** Opening TEXT UNDER STUDY block **
In a Pavlovian manner, the duck, named "Charley" (despite being female), lays an egg when prompted by the barking of a dog. At first, the only ones who know of Charley's golden yolks are Albert, Katie, Jimmy and Albert's friend, Fred, but as they sell the yolks of gold, they gain the attention of a suspicious neighbor, Mr. Hooper (Joe Flynn), a government bureaucrat from the U.S. Treasury Department. Hooper spies on the Dooleys in a haphazard manner, often suffering mishaps such as falling off a tree branch after being yelled at by his wife to leave the neighbors alone. However, Hooper sees a golden yolk laid firsthand, with Fred and Albert celebrating.

Hooper warns his boss Rutledge (James Gregory) about the economic upheaval that an "easy" supply of gold could create in the world. Although Rutledge doesn't believe Hooper at first, a series of nationwide phone calls among politicians spreads rumors, culminating in Rutledge getting a phone call from President Nixon ordering him to capture the duck. Albert becomes greedy and no longer cares for his son, which saddens Jimmy. The Treasury Department officials (with Mr. Hooper) soon arrive at the house and order the family to turn over the duck. Jimmy, watching from upstairs, climbs out the window with Charley and then rides off with a couple of teenage boys and their hot rod as the government officials try to seize Charley.

Jimmy is then suspended on a ladder between two parking garages and Albert attempts to convince his son to grab his hand before the ladder falls. Jimmy tells his dad to go away, believing he only wants to save Charley, but when the ladder begins to break, he grows fearful and realizes that his dad is there to help. Right before the ladder falls, Albert saves Jimmy. Immediately afterwards, Albert is arrested for owning gold as a private citizen. The family ends up in court and the judge breaks an egg into a glass after Mr. Hooper (unsuccessfully) and then Albert (successfully) barks at the duck to prompt the laying of the egg, which surprisingly turns out to be an ordinary egg yolk, as the effects of the radiation had worn off. The judge dismisses the charges, as there is no proof of the duck laying golden eggs, and Albert tells the family that the golden duck was nice while it lasted, but at least they can keep the duck for their pet, now realizing that his family is more important than wealth. The judge remarks to Jimmy, "If that duck ever lays another golden egg...bury it quick!"
** Closing TEXT UNDER STUDY block **
§ **REQUIRED ACTION 1**:
Summarize the duck plot summary in three sentences.
§ **REQUIRED ACTION 2**:
Carry the duck plot summary forward from its final sentence.
The items have no connection to the text about the duck Charley.
** Opening EXCERPTED DATA block **
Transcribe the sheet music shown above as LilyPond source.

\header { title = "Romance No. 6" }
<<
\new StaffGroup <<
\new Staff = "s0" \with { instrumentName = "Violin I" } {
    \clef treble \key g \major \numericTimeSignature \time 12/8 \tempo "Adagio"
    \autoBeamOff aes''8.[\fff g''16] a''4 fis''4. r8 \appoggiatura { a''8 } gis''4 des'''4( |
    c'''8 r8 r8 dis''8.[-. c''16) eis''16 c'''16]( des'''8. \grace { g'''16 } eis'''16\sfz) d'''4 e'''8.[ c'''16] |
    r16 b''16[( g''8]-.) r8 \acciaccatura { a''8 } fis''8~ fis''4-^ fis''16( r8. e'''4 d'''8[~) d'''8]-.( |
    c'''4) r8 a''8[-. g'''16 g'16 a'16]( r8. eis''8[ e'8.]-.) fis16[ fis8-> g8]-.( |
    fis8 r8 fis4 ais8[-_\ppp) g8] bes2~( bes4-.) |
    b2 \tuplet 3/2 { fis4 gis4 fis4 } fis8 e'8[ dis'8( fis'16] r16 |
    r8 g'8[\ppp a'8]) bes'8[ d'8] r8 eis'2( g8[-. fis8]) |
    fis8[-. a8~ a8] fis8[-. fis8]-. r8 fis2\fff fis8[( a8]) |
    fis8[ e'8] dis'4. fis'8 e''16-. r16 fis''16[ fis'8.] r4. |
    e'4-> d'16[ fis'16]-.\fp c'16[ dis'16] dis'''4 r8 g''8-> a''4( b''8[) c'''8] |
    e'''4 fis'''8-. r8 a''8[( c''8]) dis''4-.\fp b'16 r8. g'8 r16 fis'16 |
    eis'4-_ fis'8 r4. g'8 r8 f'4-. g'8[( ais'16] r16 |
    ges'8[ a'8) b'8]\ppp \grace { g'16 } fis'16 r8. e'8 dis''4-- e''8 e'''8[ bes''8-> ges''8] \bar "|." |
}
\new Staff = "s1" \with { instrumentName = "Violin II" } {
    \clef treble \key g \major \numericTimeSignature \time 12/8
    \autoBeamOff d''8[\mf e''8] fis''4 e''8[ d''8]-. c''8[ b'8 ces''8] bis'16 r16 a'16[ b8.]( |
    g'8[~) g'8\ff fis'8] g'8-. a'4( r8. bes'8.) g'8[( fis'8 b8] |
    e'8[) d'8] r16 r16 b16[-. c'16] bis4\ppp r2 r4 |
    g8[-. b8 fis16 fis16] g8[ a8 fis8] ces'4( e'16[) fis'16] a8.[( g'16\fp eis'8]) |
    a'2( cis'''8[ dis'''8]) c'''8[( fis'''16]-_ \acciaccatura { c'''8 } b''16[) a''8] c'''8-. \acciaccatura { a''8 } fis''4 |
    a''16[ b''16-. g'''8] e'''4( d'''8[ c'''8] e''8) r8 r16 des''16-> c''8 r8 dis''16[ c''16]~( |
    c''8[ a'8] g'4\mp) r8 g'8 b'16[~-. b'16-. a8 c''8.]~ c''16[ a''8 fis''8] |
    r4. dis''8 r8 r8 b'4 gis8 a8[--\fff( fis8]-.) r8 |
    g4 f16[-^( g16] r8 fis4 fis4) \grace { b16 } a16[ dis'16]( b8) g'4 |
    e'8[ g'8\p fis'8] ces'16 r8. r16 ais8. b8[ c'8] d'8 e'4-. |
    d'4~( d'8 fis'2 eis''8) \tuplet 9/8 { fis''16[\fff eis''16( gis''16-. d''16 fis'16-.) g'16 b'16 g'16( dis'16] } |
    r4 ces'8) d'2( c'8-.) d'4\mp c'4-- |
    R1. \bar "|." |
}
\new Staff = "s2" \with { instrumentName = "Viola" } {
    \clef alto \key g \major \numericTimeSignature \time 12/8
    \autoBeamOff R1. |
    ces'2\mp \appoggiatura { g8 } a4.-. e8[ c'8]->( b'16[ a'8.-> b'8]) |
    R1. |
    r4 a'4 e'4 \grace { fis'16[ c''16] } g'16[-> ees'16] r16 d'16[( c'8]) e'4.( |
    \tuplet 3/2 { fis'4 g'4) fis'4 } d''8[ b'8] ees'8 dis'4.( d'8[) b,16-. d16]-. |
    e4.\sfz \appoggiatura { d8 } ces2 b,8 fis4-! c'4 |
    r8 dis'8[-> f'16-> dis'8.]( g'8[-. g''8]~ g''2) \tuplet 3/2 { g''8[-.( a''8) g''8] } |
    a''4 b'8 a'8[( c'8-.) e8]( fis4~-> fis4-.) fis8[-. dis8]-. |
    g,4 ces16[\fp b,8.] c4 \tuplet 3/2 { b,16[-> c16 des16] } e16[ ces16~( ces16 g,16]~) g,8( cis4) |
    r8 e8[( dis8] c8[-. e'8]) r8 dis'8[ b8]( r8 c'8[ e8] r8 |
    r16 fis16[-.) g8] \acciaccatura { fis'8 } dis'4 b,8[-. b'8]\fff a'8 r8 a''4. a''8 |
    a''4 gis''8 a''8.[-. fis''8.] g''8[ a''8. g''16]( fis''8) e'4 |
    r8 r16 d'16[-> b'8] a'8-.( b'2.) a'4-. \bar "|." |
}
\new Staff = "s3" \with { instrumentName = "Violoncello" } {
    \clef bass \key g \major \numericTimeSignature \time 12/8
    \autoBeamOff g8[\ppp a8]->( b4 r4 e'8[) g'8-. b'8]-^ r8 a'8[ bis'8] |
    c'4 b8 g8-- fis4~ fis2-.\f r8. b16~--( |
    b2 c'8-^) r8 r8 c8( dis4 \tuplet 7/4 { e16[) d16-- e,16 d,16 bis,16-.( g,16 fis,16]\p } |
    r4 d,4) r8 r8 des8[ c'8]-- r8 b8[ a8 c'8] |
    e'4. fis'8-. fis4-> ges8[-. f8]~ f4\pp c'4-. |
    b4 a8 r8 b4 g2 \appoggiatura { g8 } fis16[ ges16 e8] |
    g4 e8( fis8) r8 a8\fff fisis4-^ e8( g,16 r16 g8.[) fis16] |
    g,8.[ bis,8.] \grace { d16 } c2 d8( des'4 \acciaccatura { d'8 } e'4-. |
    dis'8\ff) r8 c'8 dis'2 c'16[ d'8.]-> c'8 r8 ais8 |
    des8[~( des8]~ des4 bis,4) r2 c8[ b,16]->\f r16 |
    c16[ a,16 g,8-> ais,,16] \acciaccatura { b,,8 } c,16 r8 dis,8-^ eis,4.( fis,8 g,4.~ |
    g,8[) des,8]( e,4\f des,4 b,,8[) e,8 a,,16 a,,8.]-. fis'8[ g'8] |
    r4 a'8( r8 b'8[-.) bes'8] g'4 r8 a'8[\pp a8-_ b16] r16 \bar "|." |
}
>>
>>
** Closing EXCERPTED DATA block **
§ **EXERCISE ANSWER 1**:
A female duck named Charley lays eggs with golden yolks when a dog barks, and the sale of those yolks draws the suspicion of the Dooleys' neighbor, Mr. Hooper, a Treasury Department bureaucrat. After President Nixon orders Hooper's boss Rutledge to capture the duck, officials come to the house, and Jimmy escapes with Charley while his father Albert, who has become greedy, later saves him from a falling ladder. Albert is arrested for owning gold, but in court the duck lays an ordinary egg because the radiation has worn off, so the judge dismisses the charges and Albert realizes his family matters more than wealth.

§ **EXERCISE ANSWER 2**:
==Production==
Open auditions were held for the role of the duck. The lucky winner was Webfoot Waddle at the Disney studio. The stand-in ducks were played by the runner-ups Jennifer and Carlos.

==Reception==
The Million Dollar Duck was one of three films that film critic Gene Siskel walked out on during his professional career, the other two being the 1980 horror film Maniac and the 1996 comedy film Black Sheep. Roger Ebert described the film as "one of the most profoundly stupid movies I've ever seen". Scott Weinberg of DVD Talk criticised the depiction of Duncan's character, stating "Sandy Duncan...is asked to play a housewife who's easily as stupid as a stone. Throughout the entire flick she's about two steps up from mental retardation. And this stuff is played for laughs!" He also called Million Dollar Duck "easily one of the Disney studio's very worst live-action family comedies. Ever". Revisionist critics have been less harsh on the film, understanding its targeted appeal was to children and getting into the spirit of the essential silliness of the premise of an extremely valuable duck. Despite poor reviews for the film, the comedic acting was appreciated at the time of its release with both Sandy Duncan and Dean Jones being nominated for Golden Globes for their performances. The film also marked the motion picture debut of Tony Roberts, who received solid reviews for his performance.

On Rotten Tomatoes, the film has an approval rating of 17% rating based on 6 reviews and an average rating of 3.5/10. On Metacritic the film has a weighted average score of 45 out of 100, based on 4 critics, indicating "mixed or average reviews".

==Release==
It was released on video in 1986. It was released on DVD on April 12, 2005.